Q: Do you have plans for future installments of the series? Is there any reason you do not write about the same characters in future books?
A: Interesting question. As I mentioned earlier, I've completed 32 manuscripts. Seven have been published. Next in line for publication are "Reckless Runaway" and "Third House on the Left." Readers have already been asking me what happens next in some of the published books. As each was written, I had no plan to take the stories any farther. But I went back and looked at a number of them, and there is the potential for other installments. I just don't know if I'll pursue that or not at this point, except for one. After "Legend of the White Wolf" was published, I felt a very strong prompting for a follow-up. Again, the next story is very clear to me. But, at the same time, I have at least six other stories that are already in line.
The reason for so many different comparisons to my "un-series" is because I chose to use different characters in each.

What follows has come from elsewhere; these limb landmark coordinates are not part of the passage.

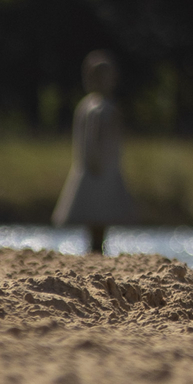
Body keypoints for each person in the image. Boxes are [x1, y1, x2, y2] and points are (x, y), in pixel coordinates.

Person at [51, 50, 137, 255]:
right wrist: (95, 161)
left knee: (97, 217)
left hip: (96, 168)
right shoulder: (99, 108)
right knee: (98, 214)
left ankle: (96, 249)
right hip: (98, 170)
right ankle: (96, 249)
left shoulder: (87, 106)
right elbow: (93, 139)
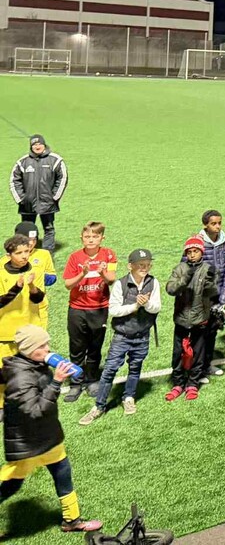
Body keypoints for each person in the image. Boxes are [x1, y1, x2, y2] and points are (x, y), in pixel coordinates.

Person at [0, 326, 103, 533]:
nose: (48, 348)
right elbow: (35, 411)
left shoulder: (32, 363)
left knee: (62, 471)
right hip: (28, 442)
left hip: (46, 437)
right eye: (42, 345)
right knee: (11, 483)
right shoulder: (21, 377)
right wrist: (56, 382)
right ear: (29, 349)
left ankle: (72, 521)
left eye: (46, 343)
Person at [78, 248, 161, 424]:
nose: (145, 268)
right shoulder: (120, 284)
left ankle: (129, 397)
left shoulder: (154, 283)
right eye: (140, 265)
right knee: (110, 370)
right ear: (130, 266)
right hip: (122, 335)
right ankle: (99, 406)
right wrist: (135, 306)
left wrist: (146, 304)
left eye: (147, 265)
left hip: (142, 335)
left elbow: (157, 307)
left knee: (135, 367)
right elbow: (114, 310)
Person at [60, 222, 118, 402]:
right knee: (76, 348)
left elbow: (111, 279)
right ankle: (76, 383)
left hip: (99, 308)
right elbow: (68, 284)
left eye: (95, 236)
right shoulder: (74, 257)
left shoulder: (109, 255)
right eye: (87, 237)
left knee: (94, 347)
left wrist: (102, 273)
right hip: (77, 309)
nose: (91, 240)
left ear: (102, 238)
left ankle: (92, 379)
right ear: (81, 238)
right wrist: (82, 274)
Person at [165, 237, 219, 401]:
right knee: (178, 354)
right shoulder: (180, 268)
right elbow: (170, 289)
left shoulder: (208, 269)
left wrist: (210, 282)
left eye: (195, 251)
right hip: (181, 319)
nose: (192, 255)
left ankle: (192, 384)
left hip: (200, 319)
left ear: (201, 252)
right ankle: (178, 383)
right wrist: (185, 279)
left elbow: (212, 293)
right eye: (189, 252)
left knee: (197, 354)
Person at [0, 235, 47, 409]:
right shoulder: (0, 272)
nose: (24, 256)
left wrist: (32, 286)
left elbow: (38, 298)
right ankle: (2, 406)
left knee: (32, 371)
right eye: (19, 253)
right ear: (9, 255)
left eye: (26, 251)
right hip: (6, 332)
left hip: (30, 331)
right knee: (3, 373)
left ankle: (30, 402)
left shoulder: (35, 269)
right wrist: (17, 287)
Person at [188, 209, 225, 382]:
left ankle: (207, 365)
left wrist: (224, 297)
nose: (218, 226)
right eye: (213, 223)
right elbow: (186, 268)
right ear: (205, 225)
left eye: (219, 223)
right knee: (199, 335)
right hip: (201, 298)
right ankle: (195, 370)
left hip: (217, 296)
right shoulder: (197, 242)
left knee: (212, 332)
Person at [9, 134, 67, 253]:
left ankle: (48, 254)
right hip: (28, 204)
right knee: (27, 230)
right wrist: (21, 199)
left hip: (47, 202)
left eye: (39, 143)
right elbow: (14, 180)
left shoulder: (55, 160)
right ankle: (26, 252)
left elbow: (62, 178)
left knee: (49, 228)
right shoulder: (23, 162)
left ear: (44, 145)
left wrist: (54, 197)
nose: (37, 146)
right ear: (31, 146)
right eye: (34, 144)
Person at [14, 222, 57, 329]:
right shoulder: (8, 259)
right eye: (28, 240)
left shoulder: (44, 254)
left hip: (38, 308)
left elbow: (52, 276)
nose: (31, 243)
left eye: (34, 239)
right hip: (16, 309)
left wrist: (41, 277)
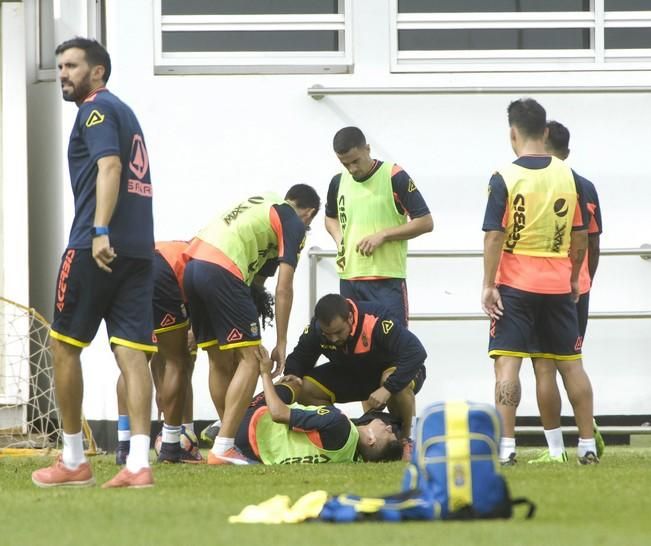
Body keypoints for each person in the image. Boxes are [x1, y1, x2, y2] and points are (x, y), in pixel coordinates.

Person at [32, 38, 156, 488]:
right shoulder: (126, 111)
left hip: (93, 247)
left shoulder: (96, 110)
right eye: (60, 65)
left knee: (64, 346)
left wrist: (100, 229)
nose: (63, 73)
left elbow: (110, 167)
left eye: (71, 65)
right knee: (131, 352)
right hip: (140, 249)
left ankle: (72, 460)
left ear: (97, 72)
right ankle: (139, 464)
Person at [481, 98, 599, 466]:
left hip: (516, 283)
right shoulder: (567, 176)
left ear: (512, 133)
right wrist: (574, 278)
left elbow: (495, 235)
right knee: (571, 363)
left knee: (508, 363)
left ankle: (507, 447)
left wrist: (488, 284)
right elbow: (580, 235)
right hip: (559, 283)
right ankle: (586, 445)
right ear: (545, 132)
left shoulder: (504, 176)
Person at [182, 185, 320, 464]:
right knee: (252, 358)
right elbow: (284, 288)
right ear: (309, 213)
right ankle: (224, 447)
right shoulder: (294, 223)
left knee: (218, 361)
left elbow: (257, 285)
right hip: (224, 269)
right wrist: (281, 342)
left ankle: (229, 437)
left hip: (194, 263)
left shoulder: (265, 203)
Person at [528, 121, 605, 464]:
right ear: (568, 151)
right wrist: (584, 280)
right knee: (573, 364)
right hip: (577, 287)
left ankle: (556, 449)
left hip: (539, 285)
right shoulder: (586, 185)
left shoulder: (532, 182)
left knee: (544, 367)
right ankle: (588, 439)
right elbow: (593, 240)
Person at [283, 293, 427, 460]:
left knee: (393, 381)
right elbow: (298, 358)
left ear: (350, 318)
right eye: (328, 334)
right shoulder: (317, 330)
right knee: (304, 387)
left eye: (338, 332)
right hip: (356, 375)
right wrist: (291, 375)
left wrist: (387, 388)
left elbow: (416, 352)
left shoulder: (375, 320)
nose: (334, 338)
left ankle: (408, 440)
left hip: (392, 373)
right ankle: (340, 433)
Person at [325, 127, 433, 327]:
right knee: (353, 346)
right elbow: (330, 218)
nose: (352, 169)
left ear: (367, 149)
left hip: (386, 279)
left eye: (355, 161)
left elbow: (425, 222)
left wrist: (383, 235)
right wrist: (341, 240)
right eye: (345, 163)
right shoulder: (338, 181)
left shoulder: (394, 176)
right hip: (349, 278)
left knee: (393, 347)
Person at [227, 347, 402, 465]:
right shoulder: (350, 457)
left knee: (294, 384)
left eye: (389, 433)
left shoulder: (338, 422)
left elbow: (278, 413)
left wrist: (265, 372)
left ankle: (224, 425)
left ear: (371, 440)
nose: (388, 427)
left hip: (250, 428)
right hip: (253, 454)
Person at [115, 241, 201, 464]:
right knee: (179, 360)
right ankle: (172, 445)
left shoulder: (184, 248)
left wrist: (162, 391)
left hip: (130, 269)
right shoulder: (207, 260)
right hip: (161, 274)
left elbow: (157, 357)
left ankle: (124, 446)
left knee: (134, 360)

I could never understand how all these fantastic things happened to the same set of twins, or friends, in each book of a traditional series. To me it added to the silliness and was another barrier I erected so I wouldn't have to read them. But at the same time, I believe that my approach is more realistic and more honest, while respecting the intelligence of the reader.
Q: Max, thank you again for sharing the gift of your writing. As a mother of two sons, I must say your work is greatly appreciated! Are there any closing thoughts or ideas you'd like to share?
A: This might sound purely promotional, but I can assure you it isn't. If you have a struggling or reluctant reader, especially a boy, then you have just learned about a set of books that will more than likely be the key you've been looking for. Beyond that, the books are loved by avid boy readers, girls, and even adults. This has all come as quite a surprise. What I'm finding is that readers don't want to stop after just one book. Many families have already bought every one, and look forward to the next. There is something very special going on here, and I simply have the privilege of being involved in the process.